Emma Wolukau-Wanambwa
Of Houses and Death
Since 2011 Emma Wolukau-Wanambwa has been researching the cultural legacies of British colonialism in East Africa. Of particular interest to her have been the “mnemonic technologies” that were introduced to the region during the colonial period (e.g. the museum, the book, the governmental archive), as well as unsuccessful/unrealized utopian projects of European Settlement in “empty” East Africa: the “Freeland Colony” (founded by Austrian Theodor Hertzka and Welshman Alfred Wallace in the 1890s), and the British proposal, in 1903, to create the State of Israel on the banks of Lake Victoria. Emma Wolukau-Wanambwa continued this research in Büchsenhausen, as well as working on a fictive account – based on a true story – of what happened to 7,000 Polish and Ukrainians during the Second World War. Deported in 1941 from a Siberian gulag, via Teheran and colonial India, to what was then the Protectorate of Uganda, they lived there without any contact with the indigenous population until 1952.

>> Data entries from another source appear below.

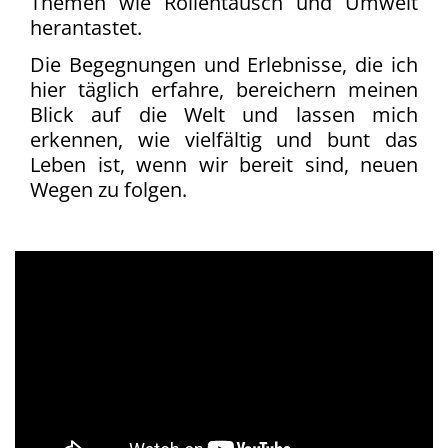
Themen wie Rollentausch und Umwelt
herantastet.
Die Begegnungen und Erlebnisse, die ich
hier täglich erfahre, bereichern meinen
Blick auf die Welt und lassen mich
erkennen, wie vielfältig und bunt das
Leben ist, wenn wir bereit sind, neuen
Wegen zu folgen.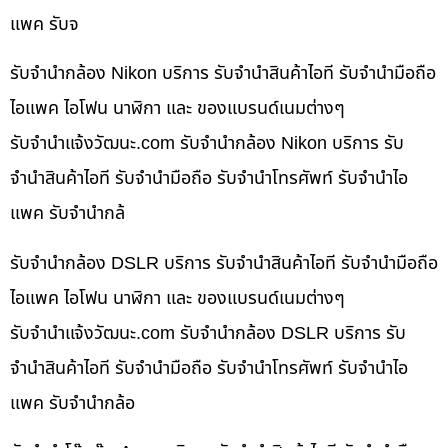
แพค รับจ
รับจำนำกล้อง Nikon บริการ รับจำนำสินค้าไอที รับจำนำมือถือ
ไอแพค ไอโฟน นาฬิกา และ ของแบรนด์เนมต่างๆ
รับจํานําแจ้งวัฒนะ.com รับจำนำกล้อง Nikon บริการ รับ
จำนำสินค้าไอที รับจำนำมือถือ รับจำนำโทรศัพท์ รับจำนำไอ
แพค รับจำนำกล้
รับจำนำกล้อง DSLR บริการ รับจำนำสินค้าไอที รับจำนำมือถือ
ไอแพค ไอโฟน นาฬิกา และ ของแบรนด์เนมต่างๆ
รับจํานําแจ้งวัฒนะ.com รับจำนำกล้อง DSLR บริการ รับ
จำนำสินค้าไอที รับจำนำมือถือ รับจำนำโทรศัพท์ รับจำนำไอ
แพค รับจำนำกล้อ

Emma Wolukau-Wanambwa *1976 in Glasgow, studied English Literature at Cambridge University, Cambridge (1995-98) and Fine Art at the Slade School of Fine Art, University College London (2006-08). Prior to joining the UdK Graduiertenschule, Berlin (2012-14), she was a participant in the LUX Associate Artists Program/UK (2009), and a Fine Art Researcher at the Jan van Eyck Academie (2012). Emma Wolukau-Wanambwa works in a wide range of media, including installation, sound, video, photography, printmaking and drawing. She has also recently begun writing. Her work has been shown in exhibitions and screenings, in among others Kampala/UG; Mainz; Vienna; Venice; Paris; London; Seville and Innsbruck. Emma Wolukau-Wanambwa received the grant of the City of Innsbruck in the context of the Inter-national Fellowship Program for Art and Theory at Künstlerhaus Büchsenhausen 2014-15.